Belonging to a Place: An Exhibition by Fogo Island Arts presents and celebrates a selection of artists who have participated in residencies with Fogo Island Arts, or will do so in the near future. The exhibition departs from a consideration of the concept of “place,” seeking to examine where we feel we belong and how we relate to multiple notions of belonging. Presenting sculpture, installation, film, video, painting and drawing, the exhibition features a cross-section of international contemporary artistic practice united by a common theme and shaped by the singular experience of time spent on Fogo Island, Canada.
Belonging to a Place is a collaboration between Art en Valise, Fogo Island Arts, and Scrap Metal. The exhibition is curated by Nicolaus Schafhausen, Director, Kunsthalle Wien and Strategic Director, Fogo Island Arts.
Who, or what, belongs to a place?
Ideas? Animals? Plants? People? Artifacts? Things?
It could be all of these, some, or none, depending on how you look at it.

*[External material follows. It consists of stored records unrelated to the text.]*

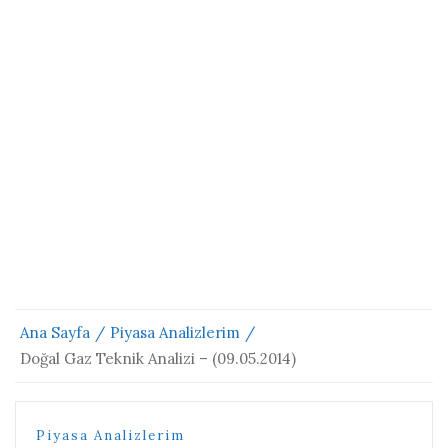
Ana Sayfa
Piyasa Analizlerim
Doğal Gaz Teknik Analizi – (09.05.2014)
Piyasa Analizlerim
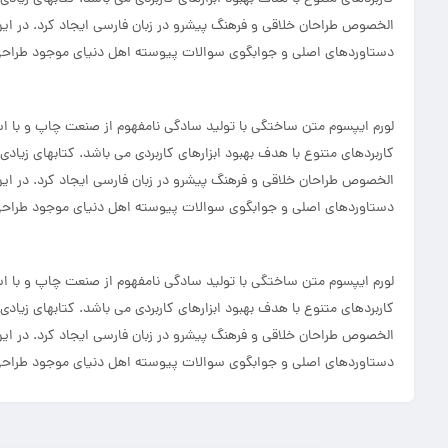
الخصوص طراحان خلاقی و فرهنگ پیشرو در زبان فارسی ایجاد کرد. در ای
دستاوردهای اصلی و جوابگوی سوالات پیوسته اهل دنیای موجود طراحی ا
لورم ایپسوم متن ساختگی با تولید سادگی نامفهوم از صنعت چاپ و با است
کاربردهای متنوع با هدف بهبود ابزارهای کاربردی می باشد. کتابهای زیاد
الخصوص طراحان خلاقی و فرهنگ پیشرو در زبان فارسی ایجاد کرد. در ای
دستاوردهای اصلی و جوابگوی سوالات پیوسته اهل دنیای موجود طراحی ا
لورم ایپسوم متن ساختگی با تولید سادگی نامفهوم از صنعت چاپ و با است
کاربردهای متنوع با هدف بهبود ابزارهای کاربردی می باشد. کتابهای زیاد
الخصوص طراحان خلاقی و فرهنگ پیشرو در زبان فارسی ایجاد کرد. در ای
دستاوردهای اصلی و جوابگوی سوالات پیوسته اهل دنیای موجود طراحی ا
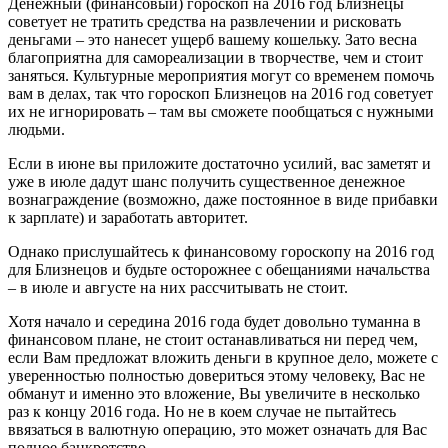
Денежный (финансовый) гороскоп на 2016 год Близнецы
советует не тратить средства на развлечении и рисковать
деньгами – это нанесет ущерб вашему кошельку. Зато весна
благоприятна для самореализации в творчестве, чем и стоит
заняться. Культурные мероприятия могут со временем помочь
вам в делах, так что гороскоп Близнецов на 2016 год советует
их не игнорировать – там вы сможете пообщаться с нужными
людьми.
Если в июне вы приложите достаточно усилий, вас заметят и
уже в июле дадут шанс получить существенное денежное
вознаграждение (возможно, даже постоянное в виде прибавки
к зарплате) и заработать авторитет.
Однако прислушайтесь к финансовому гороскопу на 2016 год
для Близнецов и будьте осторожнее с обещаниями начальства
– в июле и августе на них рассчитывать не стоит.
Хотя начало и середина 2016 года будет довольно туманна в
финансовом плане, не стоит останавливаться ни перед чем,
если Вам предложат вложить деньги в крупное дело, можете с
уверенностью полностью довериться этому человеку, Вас не
обманут и именно это вложение, Вы увеличите в несколько
раз к концу 2016 года. Но не в коем случае не пытайтесь
ввязаться в валютную операцию, это может означать для Вас
полное банкротство.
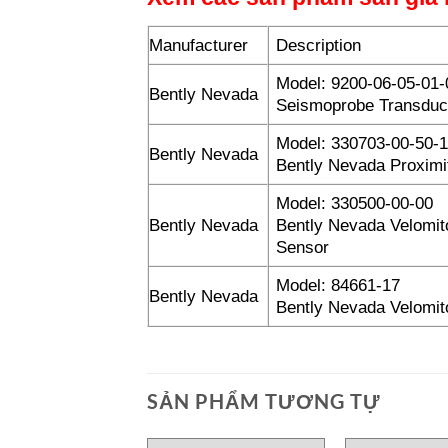
Manufacturer
Description
Model: 9200-06-05-01-
Bently Nevada
Seismoprobe Transduc
Model: 330703-00-50-1
Bently Nevada
Bently Nevada Proximi
Model: 330500-00-00
Bently Nevada
Bently Nevada Velomito
Sensor
Model: 84661-17
Bently Nevada
Bently Nevada Velomit
SẢN PHẨM TƯƠNG TỰ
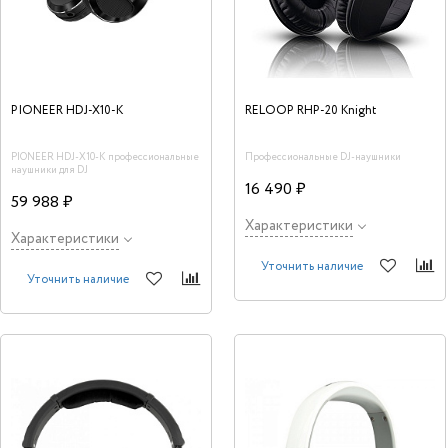
PIONEER HDJ-X10-K
RELOOP RHP-20 Knight
PIONEER HDJ-X10-K профессиональные
Профессиональные DJ-наушники
наушники для DJ
16 490 ₽
59 988 ₽
Характеристики
Характеристики
Уточнить наличие
Уточнить наличие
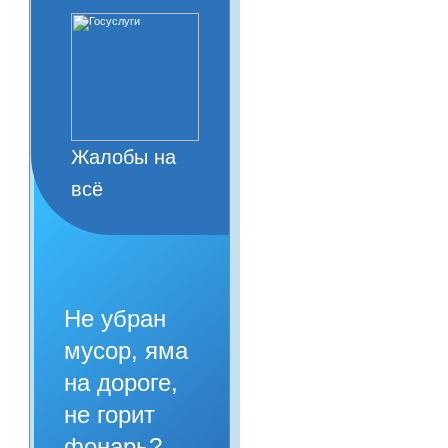
Жалобы на
всё
Не убран
мусор, яма
на дороге,
не горит
фонарь?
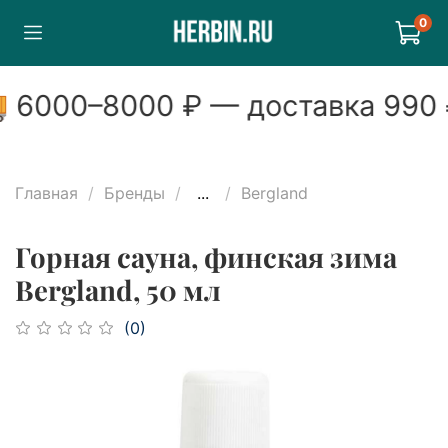
0

6000
–
8000
₽ — доставка
990
Главная
Бренды
...
Bergland
Горная сауна, финская зима
Bergland, 50 мл
(0)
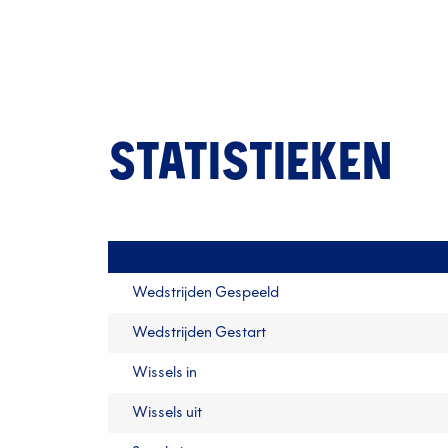
STATISTIEKEN
Wedstrijden Gespeeld
Wedstrijden Gestart
Wissels in
Wissels uit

In view of past and current political posturing, namely through the channels of nationalism connected to land, culture, and to the singular and abstract notion of place, the exhibition points to themes of territories–those inscribed by state powers as well as by the social, economic, and geographical factors that shape them. In addition, to speak of people and place, whether in terms of communities or individuals, is to consider identity. Can one person truly belong to one place? And if “a place” presupposes a space, then what exactly constitutes the space to which “a place” refers?
On a global level, the singular place implied could amount to the whole planet. Humanity, it can be said, belongs to our same, shared world: the physical environment and the ecosystems that sustain it, as well as the man-made, architecturally defined spaces of humans.
However, can the global function without the local? Does a place not call forth a specific site or location? The space to which “a place” could refer is rather open: material, immaterial or occupying somewhere in-between. Could “belonging to a place” signify, for instance, the property of a body, a place in one’s mind or within collective thought? Belonging to a place could be understood as a kinship to a site of worship or a political conviction; it may speak to a place in one’s heart or one’s family heritage. Should we, instead, ponder the notion of belonging to a plurality of places?
Belonging to a Place draws upon memories, on movement, and their material traces. Perspectives of exile and migration, voluntary or forced, are explored. At play in the works on view is the role of history in moulding collective and personal understandings of belonging. The fragility of memory, the forging of potential futures and thoughtful articulations of present-day concerns are probed by way of cutting out the chaos of former times or of today–fragmenting or creating forms which convey new interpretations on that which is to belong.